## Try it
A single number is the whole answer: how many lines in this listing contain "Figure".

## Input for this task

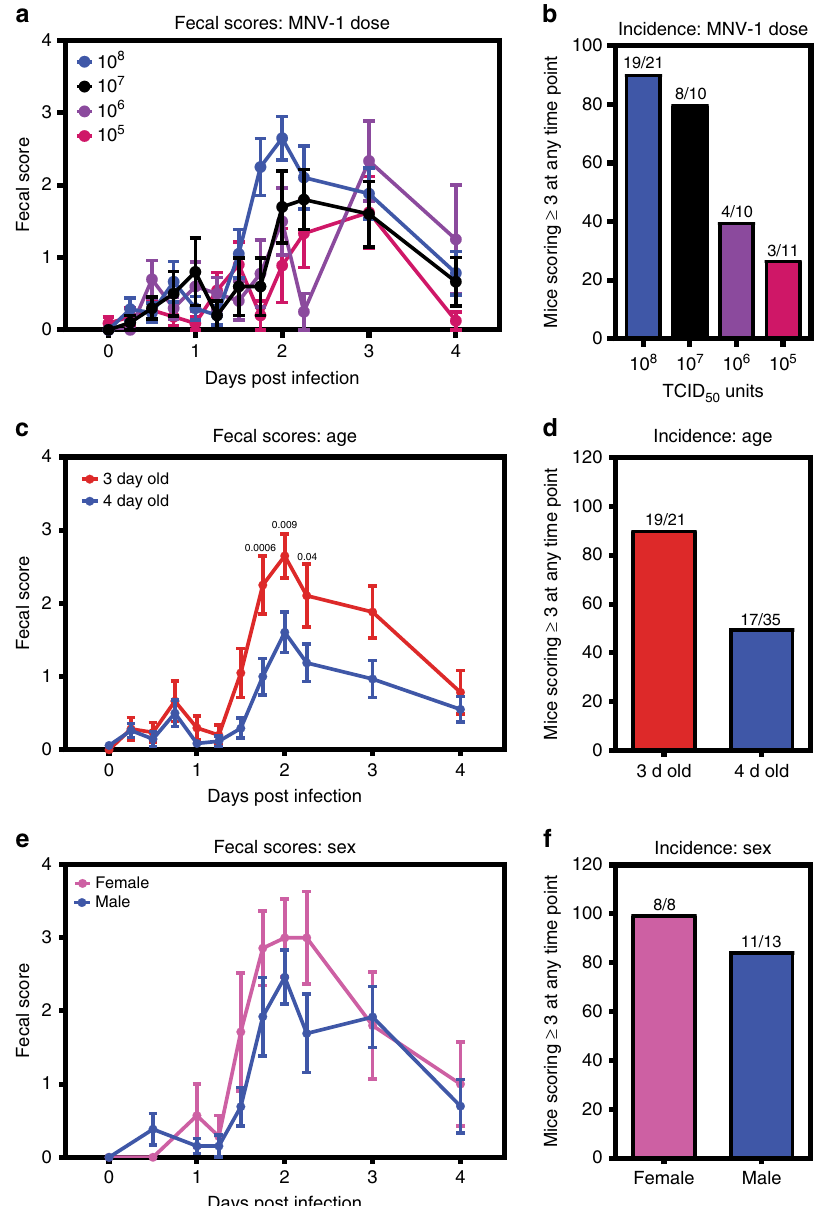
Fig. 2 Dose, host age, and sex in fl uence MNV disease severity in neonatal mice. a Groups of 3-day-old BALB/c pups were infected with 10 8 ( n = 21, blue), 10 7 ( n = 10, black), 10 6 ( n = 10, purple), or 10 5 ( n = 11, pink) TCID 50 units of MNV-1 by oral gavage and monitored for fecal consistency by palpating their abdomens. b The proportion of mice scoring a 3 or 4 at any time point over the 5 days course of infection is presented as the incidence of diarrhea. c , d Data strati fi ed by age from groups of 3- and 4-day-old BALB/c pups ( n = 21 for 3-day old (red) ; n = 35 for 4-day old (blue)) infected with 10 8 TCID 50 units of MNV-1 by oral gavage and monitored for fecal inconsistency. Data presented as fecal scores over time ( c ) and incidence ( d ). e , f Data strati fi ed by sex ( n = 8 for female (pink); n = 13 for male (blue)) from groups of 3-day-old BALB/c pups infected with 10 8 TCID 50 units of MNV-1 by oral gavage and monitored for fecal inconsistency. Data presented as fecal scores over time ( e ) and incidence ( f ). Error bars denote standard errors of mean in all fi gures. P values were determined using two-way ANOVA with corrections for multiple comparisons. Source data are provided as a Source data fi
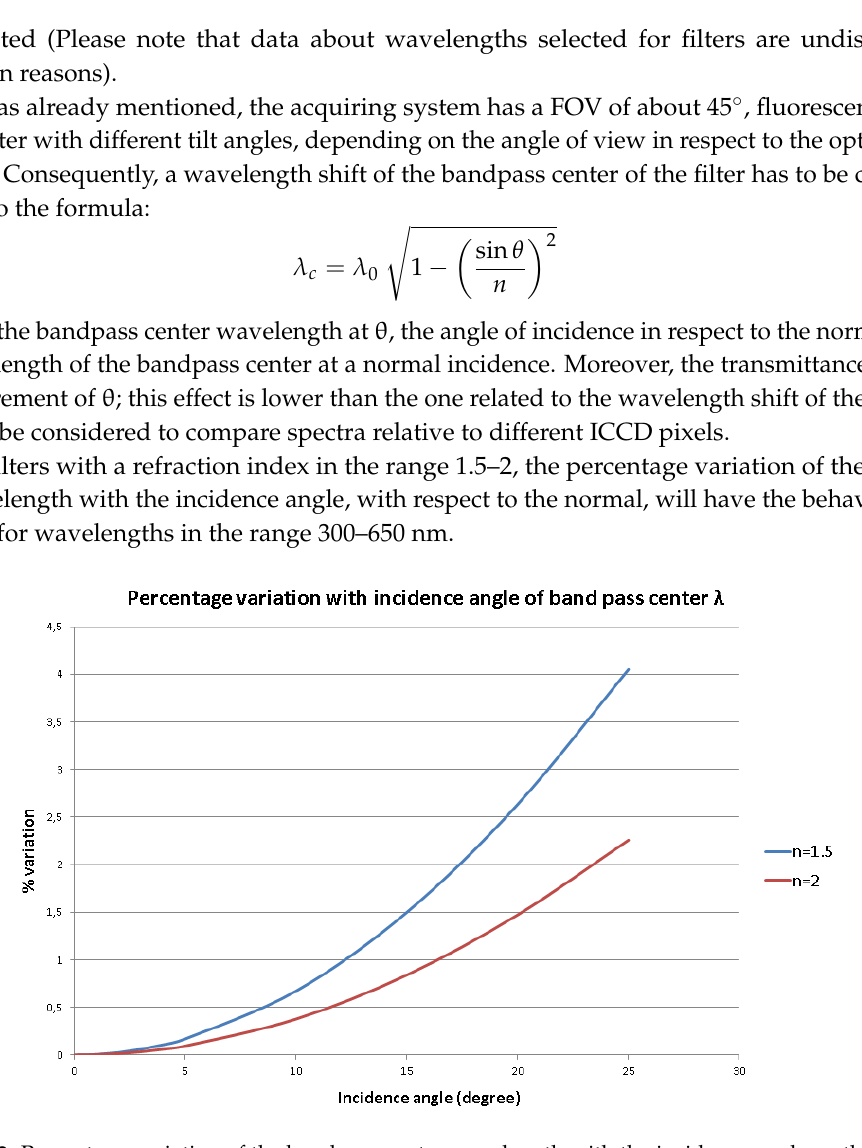
Figure 2. Percentage variation of the bandpass center wavelength with the incidence angle on the filter surface in the range 300–650 nm.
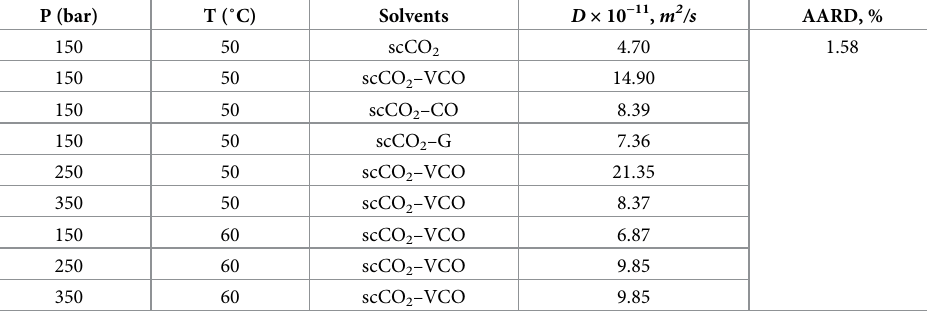
20% mass ratio edible oil to propolis. VCO: virgin coconut oil; CO: corn oil; G: ghee; scCO 2 : supercritical carbon dioxide; supercritical carbon dioxide: 150 bar and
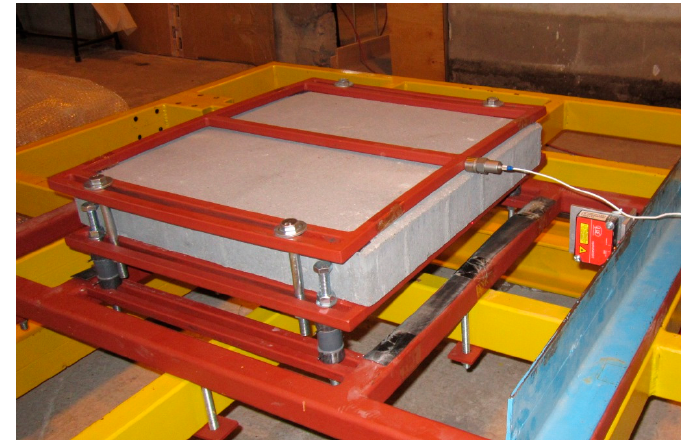
Figure 2. Base-isolated concrete slab during dynamic oscillatory test.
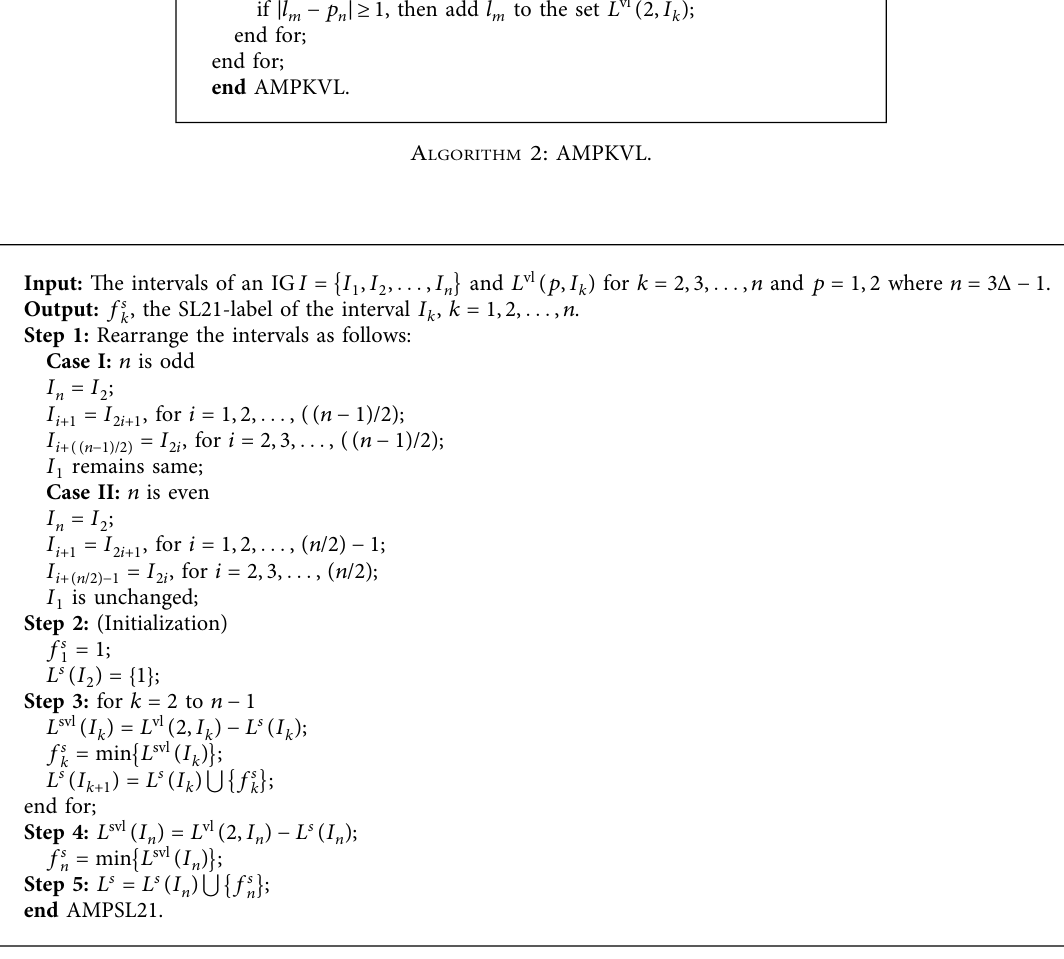
4.1.1. Illustration of Algorithm AMPSL 21 . We take an IG having 14 nodes (see Figure 9) and label that graph by Algorithm 3. The graph after completion of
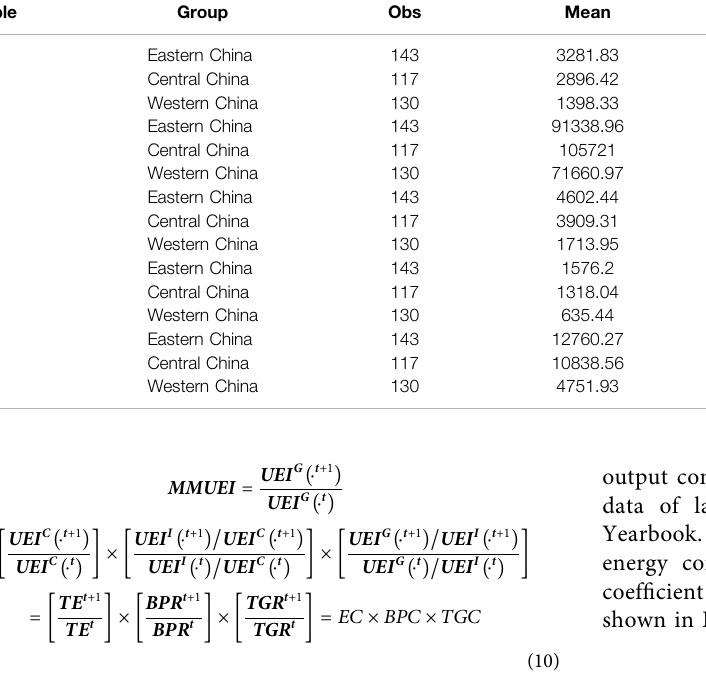
TABLE 2 | Statistics summary for measuring thermal power generation ef fi ciency.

## Output below
3